The world needs safe, clean, reliable electricity. With a growing focus on electrification and decarbonization, the world has embarked on a clean-energy transition.

The benefits of nuclear energy have come clearly into focus with a durability we believe has not been previously seen. This is driven by the accountability created by the net-zero carbon targets being set by countries and companies around the world. These targets are turning attention to a triple challenge:

  • First, is to lift one-third of the global population out of energy poverty by growing clean and reliable baseload electricity.
  • Second, is to replace 85% of the current global electricity grids that run on thermal power with a clean, reliable alternative.
  • And finally, is to grow global power grids by electrifying industries, such as private and commercial transportation, home, and industrial heating, largely powered with thermal energy today.

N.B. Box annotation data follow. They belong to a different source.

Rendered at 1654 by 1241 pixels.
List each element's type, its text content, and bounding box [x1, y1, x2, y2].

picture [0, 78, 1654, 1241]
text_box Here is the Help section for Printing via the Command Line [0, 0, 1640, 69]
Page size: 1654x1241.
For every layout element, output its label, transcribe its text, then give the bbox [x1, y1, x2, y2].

The energy crisis experienced in some parts of the world has amplified concerns about energy security and highlighted the role of energy policy in balancing three main objectives:

Nuclear Policy Triangle
  • providing a clean emissions profile;
  • providing an affordable levelized cost profile; and
  • providing a reliable and secure baseload profile.

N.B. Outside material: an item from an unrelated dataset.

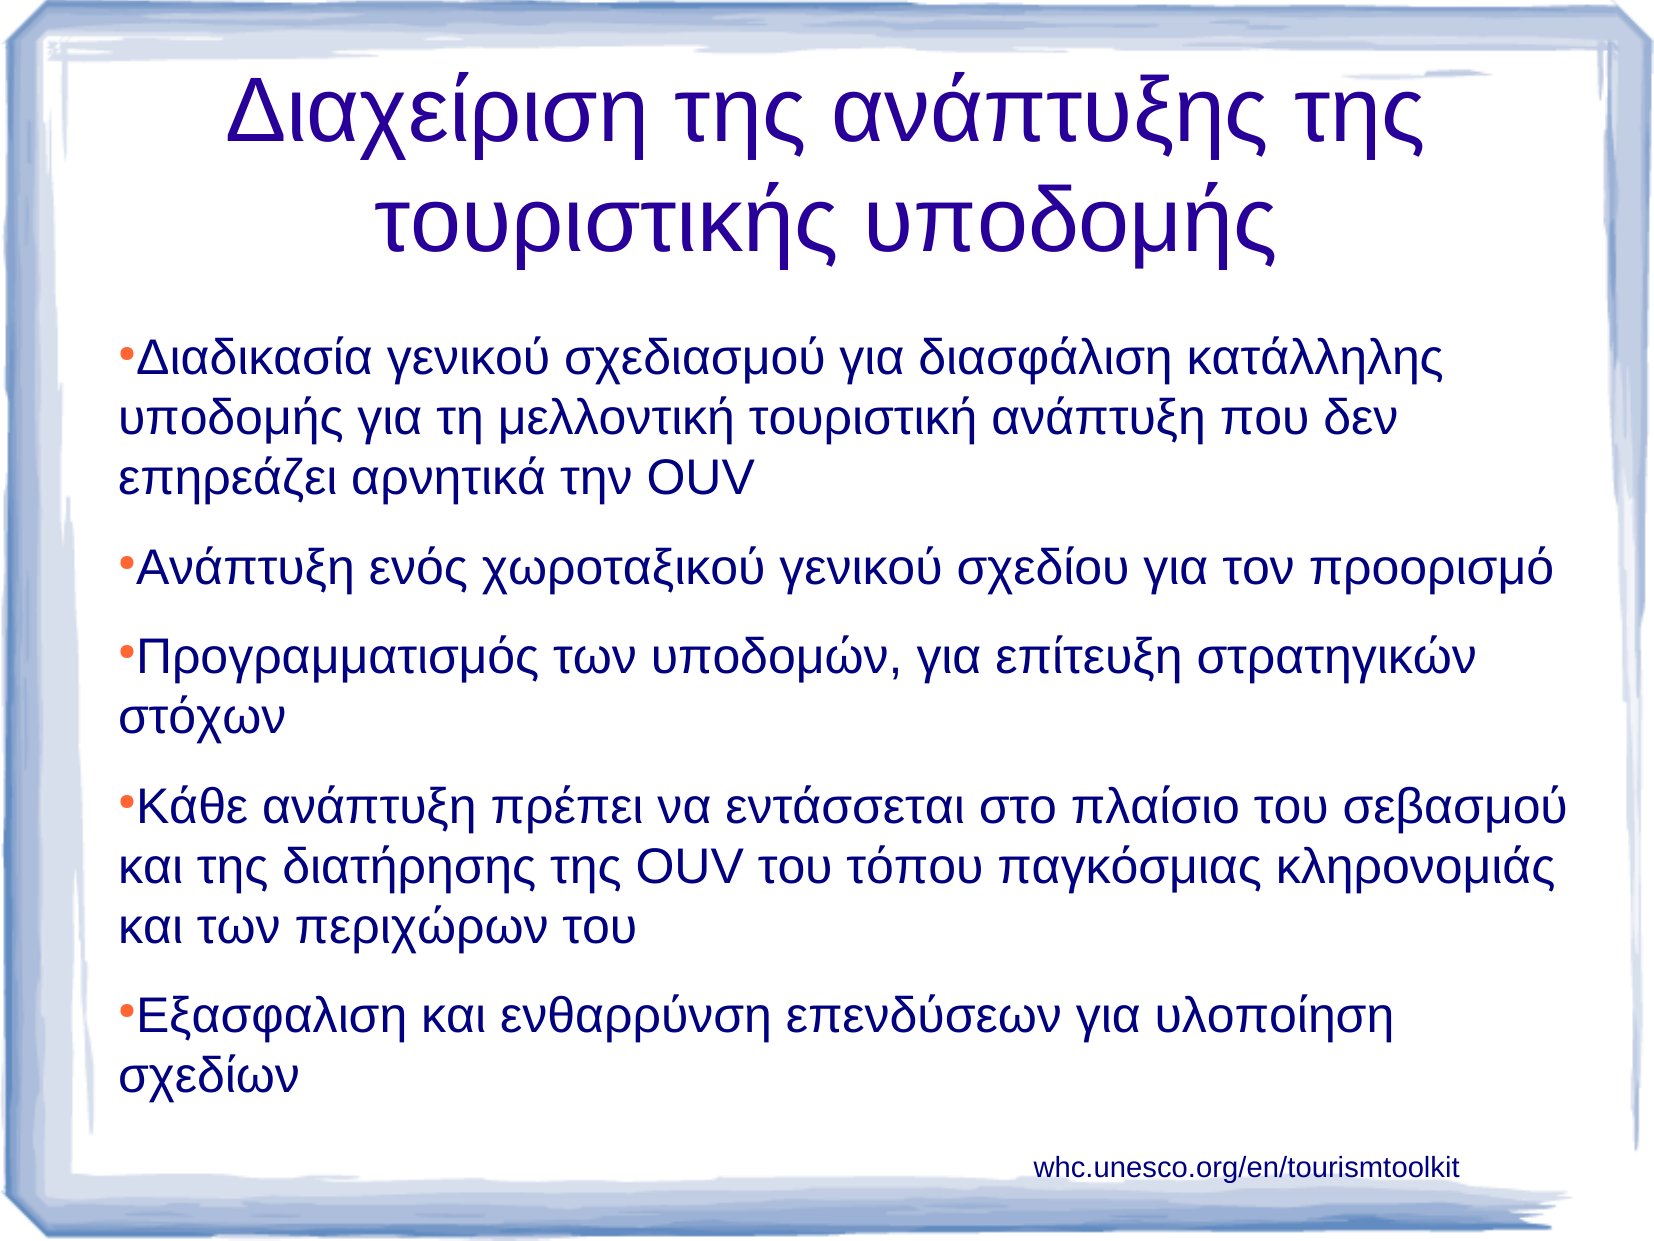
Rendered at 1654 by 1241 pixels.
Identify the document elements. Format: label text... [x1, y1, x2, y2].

text_box whc.unesco.org/en/tourismtoolkit [1033, 1148, 1569, 1182]
list Διαδικασία γενικού σχεδιασμού για διασφάλιση κατάλληλης υποδομής για τη μελλοντική τουριστική ανάπτυξη που δεν επηρεάζει αρνητικά την OUV Ανάπτυξη ενός χωροταξικού γενικού σχεδίου για τον προορισμό Προγραμματισμός των υποδομών, για επίτευξη στρατηγικών στόχων Κάθε ανάπτυξη πρέπει να εντάσσεται στο πλαίσιο του σεβασμού και της διατήρησης της OUV του τόπου παγκόσμιας κληρονομιάς και των περιχώρων του Εξασφαλιση και ενθαρρύνση επενδύσεων για υλοποίηση σχεδίων [118, 324, 1571, 1112]
title Διαχείριση της ανάπτυξης της τουριστικής υποδομής [82, 49, 1571, 257]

The IEA World Energy Outlook predicts a 52% increase in electricity demand from 2020 to 2040, with a 75% increase predicted from 2020 to 2050.

 Future estimatesHistoric
1990 10092
2000 15441
2021 28334
203035 802 

There is increasing recognition that nuclear power, with its clean emissions profile, reliable and secure baseload characteristics and low, levelized cost has a key role to play in achieving decarbonization goals.

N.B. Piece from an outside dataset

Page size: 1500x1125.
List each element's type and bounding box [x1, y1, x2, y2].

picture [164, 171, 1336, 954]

According to the International Atomic Energy Agency there are currently 441 reactors operating globally and 58 reactors under construction.

 Number of Reactors
Africa & Middle East5
Eastern Europe3

Supply-Demand: Putting it Together

With increasing supply risk caused by production challenges and heightened geopolitical uncertainty, utilities are evaluating their nuclear fuel supply chains. As a reliable, commercial supplier, with nuclear fuel assets in geopolitically stable jurisdictions, we are focused on working with our customers to secure long-term commitments that will underpin the long-term operation of our productive capacity, while helping de-risk their nuclear fuel supply chains.

With our contracting success, we are heavily committed under long-term contracts. As of December 31, 2023, we have commitments requiring delivery that average about 27 million pounds of uranium per year from 2024 through 2028, with commitment levels higher than the average in 2024 and 2025, and below the average in 2026 through 2028. Our total portfolio of long-term contracts includes commitments for approximately 205 million pounds of uranium. These commitments only represent about 20% of our current reserve and resource base, providing us with a great deal of exposure to improving demand from our customers as they look to secure their long-term needs. We continue to focus on obtaining market-related pricing mechanisms, while also providing adequate downside protection.

In addition, with strong demand in the UF6 conversion market, we added new long-term contracts that bring our total contracted volumes to over 75 million kgU of UF6.

Our strategy of contracting discipline, operational flexibility, supply discipline, and financial discipline positions us to achieve our vision, of “energizing a clean-air world” and delivering long-term value in a growing market.